Ardından Özkan Turgay ile; Bendeniz ''Ah Bir Dönsen'', Yüksel Uzel ''Bilemiyorum'', Emel Sayın ''Vay Vay Vay'', Emrah ''Gitme Sevgilim'', Ferhat Güzel ''Laf Aramızda'', Orhan Gencebay ''Sadakan Olsun'', ''Haciz Koydular'', Selami Şahin ile; Ümit Besen ''Adı Aşk Olsa Bile''; Özer Şenay ile; Müslüm Gürses ''Hiç Durma Sen de Terket'' ilk çalışmalarıma örnek gösterilebilir.
- Rahmetle andığımız besteci Melih Kibar’ın ‘’Çiğdem Talu’dan sonraki kadın söz yazarım’’ diye bir açıklaması var sizin için.
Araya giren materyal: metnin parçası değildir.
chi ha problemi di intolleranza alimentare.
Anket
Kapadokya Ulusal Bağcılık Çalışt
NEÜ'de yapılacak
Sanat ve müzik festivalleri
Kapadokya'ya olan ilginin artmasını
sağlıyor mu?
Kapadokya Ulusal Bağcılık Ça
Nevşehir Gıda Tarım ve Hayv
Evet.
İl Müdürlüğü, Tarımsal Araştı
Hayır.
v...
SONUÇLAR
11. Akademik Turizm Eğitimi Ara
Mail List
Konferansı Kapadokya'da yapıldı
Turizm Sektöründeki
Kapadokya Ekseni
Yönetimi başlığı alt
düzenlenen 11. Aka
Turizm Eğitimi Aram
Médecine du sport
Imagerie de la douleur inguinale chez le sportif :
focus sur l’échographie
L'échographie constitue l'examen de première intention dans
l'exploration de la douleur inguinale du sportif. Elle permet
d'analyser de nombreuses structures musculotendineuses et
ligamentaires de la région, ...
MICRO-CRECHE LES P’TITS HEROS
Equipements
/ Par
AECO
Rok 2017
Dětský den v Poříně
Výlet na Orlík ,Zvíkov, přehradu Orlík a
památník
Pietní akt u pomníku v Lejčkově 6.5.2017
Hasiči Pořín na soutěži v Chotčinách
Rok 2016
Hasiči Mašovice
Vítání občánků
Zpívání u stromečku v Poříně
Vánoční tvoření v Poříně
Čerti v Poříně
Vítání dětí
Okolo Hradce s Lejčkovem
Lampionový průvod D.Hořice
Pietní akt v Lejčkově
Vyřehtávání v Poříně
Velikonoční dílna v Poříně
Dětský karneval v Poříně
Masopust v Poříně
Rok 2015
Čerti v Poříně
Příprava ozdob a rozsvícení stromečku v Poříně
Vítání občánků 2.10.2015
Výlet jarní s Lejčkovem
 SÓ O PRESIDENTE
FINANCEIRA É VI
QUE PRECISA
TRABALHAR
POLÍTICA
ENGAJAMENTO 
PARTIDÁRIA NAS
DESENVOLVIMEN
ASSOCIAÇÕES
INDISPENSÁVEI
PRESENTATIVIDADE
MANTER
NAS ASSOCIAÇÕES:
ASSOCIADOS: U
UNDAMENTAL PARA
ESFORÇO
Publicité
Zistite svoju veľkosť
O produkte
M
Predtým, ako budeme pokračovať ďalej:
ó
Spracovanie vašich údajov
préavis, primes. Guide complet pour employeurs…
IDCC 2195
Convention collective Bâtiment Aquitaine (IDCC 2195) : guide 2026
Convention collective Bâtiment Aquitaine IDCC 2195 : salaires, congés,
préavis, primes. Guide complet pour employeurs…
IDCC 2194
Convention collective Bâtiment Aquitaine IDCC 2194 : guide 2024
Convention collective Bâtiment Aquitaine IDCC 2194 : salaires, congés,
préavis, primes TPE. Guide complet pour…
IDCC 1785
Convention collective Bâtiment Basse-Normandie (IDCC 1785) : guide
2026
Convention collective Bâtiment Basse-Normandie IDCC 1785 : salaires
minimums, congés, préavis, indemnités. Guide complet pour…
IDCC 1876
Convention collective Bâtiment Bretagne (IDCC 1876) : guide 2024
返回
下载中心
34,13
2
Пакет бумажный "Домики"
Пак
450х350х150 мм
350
Zira ikilinin eserlerini yıllarca biz Erol Evgin’den dinledik, sizin de Evgin ile uzun zamandır söz yazarı – besteci – yorumcu ilişkiniz var. Nasıl yakalandı bu elektrik, nasıl bir dostluk içerisindesiniz; önümüzdeki günlerde yeni sürpriz çalışmalarınız olacak mı yine birlikte?
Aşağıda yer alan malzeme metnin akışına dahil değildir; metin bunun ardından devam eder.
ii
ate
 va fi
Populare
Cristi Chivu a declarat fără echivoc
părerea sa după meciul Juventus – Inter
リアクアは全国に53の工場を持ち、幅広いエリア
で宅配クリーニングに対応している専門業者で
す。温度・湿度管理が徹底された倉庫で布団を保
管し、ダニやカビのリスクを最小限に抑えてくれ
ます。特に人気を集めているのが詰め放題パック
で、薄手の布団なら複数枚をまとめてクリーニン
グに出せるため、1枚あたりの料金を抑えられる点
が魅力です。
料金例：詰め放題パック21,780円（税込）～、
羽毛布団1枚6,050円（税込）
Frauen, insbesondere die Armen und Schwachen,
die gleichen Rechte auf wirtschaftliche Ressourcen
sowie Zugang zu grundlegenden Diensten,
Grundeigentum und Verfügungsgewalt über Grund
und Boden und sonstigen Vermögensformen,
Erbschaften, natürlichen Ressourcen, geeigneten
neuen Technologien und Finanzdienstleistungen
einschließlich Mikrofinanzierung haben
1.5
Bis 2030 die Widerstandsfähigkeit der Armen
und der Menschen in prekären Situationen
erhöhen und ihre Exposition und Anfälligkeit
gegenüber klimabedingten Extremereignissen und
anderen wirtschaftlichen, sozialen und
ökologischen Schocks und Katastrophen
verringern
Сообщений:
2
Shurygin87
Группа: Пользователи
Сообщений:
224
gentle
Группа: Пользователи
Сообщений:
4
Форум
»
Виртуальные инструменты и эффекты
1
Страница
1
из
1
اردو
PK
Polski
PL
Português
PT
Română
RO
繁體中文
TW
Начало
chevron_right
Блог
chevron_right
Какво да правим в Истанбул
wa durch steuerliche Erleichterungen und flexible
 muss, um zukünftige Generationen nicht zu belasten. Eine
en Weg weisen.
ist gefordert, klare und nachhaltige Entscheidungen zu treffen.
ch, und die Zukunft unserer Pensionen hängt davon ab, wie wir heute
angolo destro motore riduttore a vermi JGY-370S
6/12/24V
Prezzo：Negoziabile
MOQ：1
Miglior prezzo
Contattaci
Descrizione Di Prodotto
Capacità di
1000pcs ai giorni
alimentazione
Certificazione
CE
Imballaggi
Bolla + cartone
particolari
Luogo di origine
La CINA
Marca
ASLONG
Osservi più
- Bizi Erol Evgin'le sevgili Melih tanıştırdı. İlk önce biz Kibar'la çalışmaya başladık; rahmetli Melih benden o kadar söz etmiş ki Erol beye, Erol bey de çok merak etmiş; öylece bir gün Melih’in stüdyosunda bir araya geldik. Yıl 93, aylardan Aralık'tı. O gün bugün; Erol bey ile birlikte çalışıyoruz. İlk çalışmamız ''Ben İmkansız Aşklar İçin Yaratılmışım'' şarkısıdır. ''Sen Unutulacak Kadın mısın'' albümünde bu şarkı dahil toplam 8 şarkımız var; 96 yılı. Ardından ''İbadetim'' albümü; yıl 2003.
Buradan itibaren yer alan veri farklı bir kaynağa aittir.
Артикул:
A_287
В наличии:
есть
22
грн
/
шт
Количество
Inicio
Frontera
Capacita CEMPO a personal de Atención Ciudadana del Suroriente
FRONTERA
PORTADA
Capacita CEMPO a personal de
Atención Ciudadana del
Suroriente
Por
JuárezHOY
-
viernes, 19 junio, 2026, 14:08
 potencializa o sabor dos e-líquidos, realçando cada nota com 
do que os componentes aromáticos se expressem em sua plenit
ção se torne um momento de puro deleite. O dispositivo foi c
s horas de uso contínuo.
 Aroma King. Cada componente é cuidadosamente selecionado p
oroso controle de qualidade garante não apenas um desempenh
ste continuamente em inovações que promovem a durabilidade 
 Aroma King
- Bugüne kadar bu isimlerin dışında Orhan Gencebay’dan Selami Şahin’e, Uğur Dikmen’den Levent Çoker’e birçok besteci ile çalıştınız. Zira 96 yılında ülkemizi Eurovision’da temsil eden Çoker bestesi ‘’Beşinci Mevsim’’den 97 yılında Kahire Uluslararası Şarkı Yarışmasında ülkemizi temsil eden Mine Mucur Bestesi ‘’Bir Yarın Var’’a kadar haklı başarılar da kazandınız. Söz yazmak sizin için nasıl bir duygu; söz yazmak beraberinde nasıl bir duygu; nasıl bir yetenek ya da birikim gerektiriyor?
- Çok teşekkür ediyorum öncelikle. Sanırım ben kendimi şiir yazarak ifade edebiliyorum. Çok suskun bir çocukmuşum ben; rahmetli babacığım hekimdi benim; meslektaş yani benim aşırı içe dönük ve melankolik çocukluğum; mesleğinin penceresinden bana bakışında kaygı duymasına sebep olurmuş; sanırım ben de o yılların acısı çıkarırcasına; okul dönemimde bir başlamışım konuşmaya. Ama sanırım biraz da burcum gereği (balık-başak); çok konuşur gibi görünsem de iç dünyamı kolay paylaşamam. Rahmetli Melih; sen kendinden söz ederken bile kendine teğet geçiyorsun derdi;sanırım haklı. Kendime teğet geçmediğim; sadece şiirlerim ve denemelerim var sanırım :)
|
- Son yıllarda piyasada rağbet gören şarkıların yanında yazdığım sözler kimseyi ilgilendirmiyor demişsiniz ki; sizlerin yazdığı sözleri bugün keyifle dinliyoruz ama bahsettiğiniz şarkıları yarın eminiz anımsamayacağız. Size göre şarkı sözlerinde kendini gösteren bu durumun açılımı ne, neden böyle, bu böyle devam edecek mi beraberinde? Herkes söz mü yazıyor herkes neden söz yazıyor?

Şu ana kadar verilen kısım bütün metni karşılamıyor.